* TASK STATEMENT *
Look below and pull out each line with the word "FWHM".

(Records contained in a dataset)
--------------------
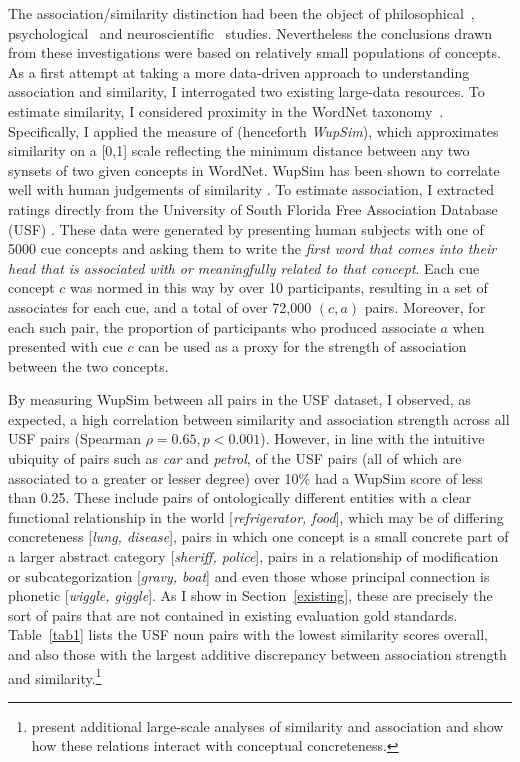 The association/similarity distinction had been the object of philosophical~\citep{grigg2009lacan}, psychological~\citep{crutch2009different} and neuroscientific~\citep{lucas2000semantic} studies. Nevertheless the conclusions drawn from these investigations were based on relatively small populations of concepts. As a first attempt at taking a more data-driven approach to understanding association and similarity, I interrogated two existing large-data resources. To estimate similarity, I considered proximity in the WordNet taxonomy~\citep{fellbaum1999wordnet}. Specifically, I applied the measure of \cite{wu1994verbs} (henceforth \emph{WupSim}), which approximates similarity on a [0,1] scale reflecting the minimum distance between any two synsets of two given concepts in WordNet. WupSim has been shown to correlate well with human judgements of similarity \citep{wu1994verbs}. To estimate association, I extracted ratings directly from the University of South Florida Free Association Database (USF) \citep{nelson2004university}. These data were generated by presenting human subjects with one of 5000 cue concepts and asking them to write the \emph{first word that comes into their head that is associated with or meaningfully related to that concept}. Each cue concept \( c \) was normed in this way by over 10 participants, resulting in a set of associates for each cue, and a total of over 72,000 \((c,a)\) pairs. Moreover, for each such pair, the proportion of participants who produced associate \(a\) when presented with cue \(c\) can be used as a proxy for the strength of association between the two concepts.

By measuring WupSim between all pairs in the USF dataset, I observed, as expected, a high correlation between similarity and association strength across all USF pairs (Spearman \( \rho= 0.65, p<0.001 \)). However, in line with the intuitive ubiquity of pairs such as \emph{car} and \emph{petrol}, of the USF pairs (all of which are associated to a greater or lesser degree) over 10\% had a WupSim score of less than 0.25. These include pairs of ontologically different entities with a clear functional relationship in the world [\emph{refrigerator, food}], which may be of differing concreteness [\emph{lung, disease}], pairs in which one concept is a small concrete part of a larger abstract category [\emph{sheriff, police}], pairs in a relationship of modification or subcategorization [\emph{gravy, boat}] and even those whose principal connection is phonetic [\emph{wiggle, giggle}]. As I show in Section~\ref{existing}, these are precisely the sort of pairs that are not contained in existing evaluation gold standards. Table~\ref{tab1} lists the USF noun pairs with the lowest similarity scores overall, and also those with the largest additive discrepancy between association strength and similarity.\footnote{\cite{hill2013quantitative} present additional large-scale analyses of similarity and association and show how these relations interact with conceptual concreteness.} 

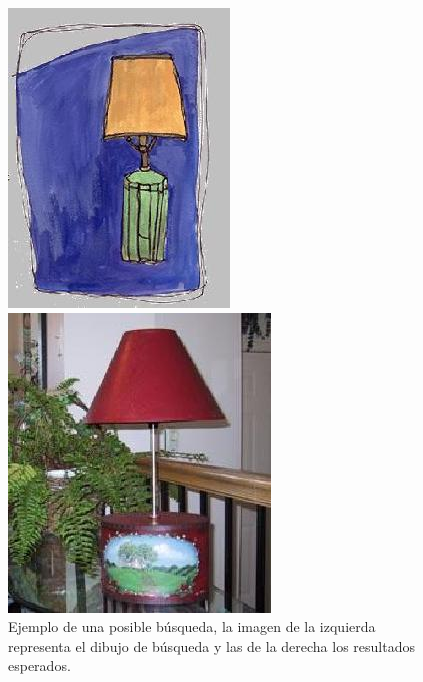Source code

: \documentclass[conference]{IEEEtran}
\begin{document}
\begin{figure}[H]
\begin{multicols}{4}
    \includegraphics[width=0.95\linewidth]{image/lamp2.jpg} \par
    \includegraphics[width=0.95\linewidth]{image/lamp3.jpg} \par
\end{multicols}
\caption{Ejemplo de una posible búsqueda, la imagen de la izquierda representa el dibujo de búsqueda y las de la derecha los resultados esperados.}
\end{figure}
\end{document}
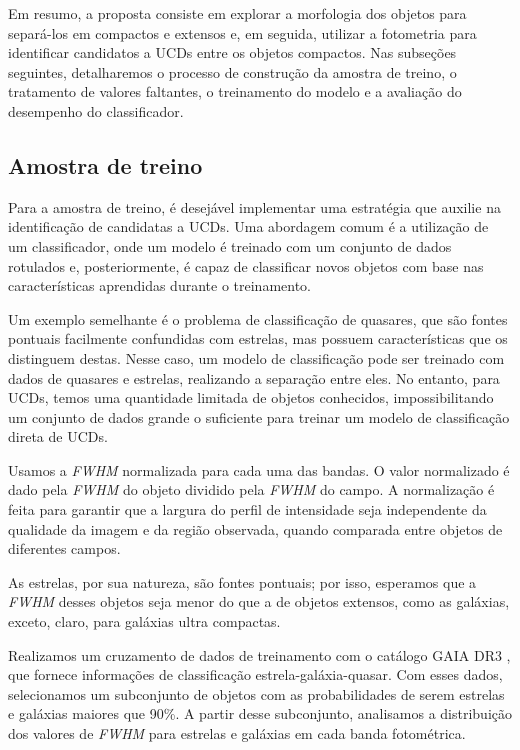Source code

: Em resumo, a proposta consiste em explorar a morfologia dos objetos para separá-los em compactos e extensos e, em seguida, utilizar a fotometria para identificar candidatos a UCDs entre os objetos compactos. Nas subseções seguintes, detalharemos o processo de construção da amostra de treino, o tratamento de valores faltantes, o treinamento do modelo e a avaliação do desempenho do classificador.



\subsection{Amostra de treino}\label{subsec:amostra_treino}
Para a amostra de treino, é desejável implementar uma estratégia que auxilie na identificação de candidatas a UCDs. Uma abordagem comum é a utilização de um classificador, onde um modelo é treinado com um conjunto de dados rotulados e, posteriormente, é capaz de classificar novos objetos com base nas características aprendidas durante o treinamento.

Um exemplo semelhante é o problema de classificação de quasares, que são fontes pontuais facilmente confundidas com estrelas, mas possuem características que os distinguem destas. Nesse caso, um modelo de classificação pode ser treinado com dados de quasares e estrelas, realizando a separação entre eles. No entanto, para UCDs, temos uma quantidade limitada de objetos conhecidos, impossibilitando um conjunto de dados grande o suficiente para treinar um modelo de classificação direta de UCDs.

Usamos a \textit{FWHM} normalizada para cada uma das bandas. O valor normalizado é dado pela \textit{FWHM} do objeto dividido pela \textit{FWHM} do campo. A normalização é feita para garantir que a largura do perfil de intensidade seja independente da qualidade da imagem e da região observada, quando comparada entre objetos de diferentes campos.

As estrelas, por sua natureza, são fontes pontuais; por isso, esperamos que a \textit{FWHM} desses objetos seja menor do que a de objetos extensos, como as galáxias, exceto, claro, para galáxias ultra compactas.

Realizamos um cruzamento de dados de treinamento com o catálogo GAIA DR3 \citep{GAIA_DR3}, que fornece informações de classificação estrela-galáxia-quasar. Com esses dados, selecionamos um subconjunto de objetos com as probabilidades de serem estrelas e galáxias maiores que 90\%. A partir desse subconjunto, analisamos a distribuição dos valores de \textit{FWHM} para estrelas e galáxias em cada banda fotométrica.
--------------------
* RESULT BELOW *
Usamos a \textit{FWHM} normalizada para cada uma das bandas. O valor normalizado é dado pela \textit{FWHM} do objeto dividido pela \textit{FWHM} do campo. A normalização é feita para garantir que a largura do perfil de intensidade seja independente da qualidade da imagem e da região observada, quando comparada entre objetos de diferentes campos.
As estrelas, por sua natureza, são fontes pontuais; por isso, esperamos que a \textit{FWHM} desses objetos seja menor do que a de objetos extensos, como as galáxias, exceto, claro, para galáxias ultra compactas.
Realizamos um cruzamento de dados de treinamento com o catálogo GAIA DR3 \citep{GAIA_DR3}, que fornece informações de classificação estrela-galáxia-quasar. Com esses dados, selecionamos um subconjunto de objetos com as probabilidades de serem estrelas e galáxias maiores que 90\%. A partir desse subconjunto, analisamos a distribuição dos valores de \textit{FWHM} para estrelas e galáxias em cada banda fotométrica.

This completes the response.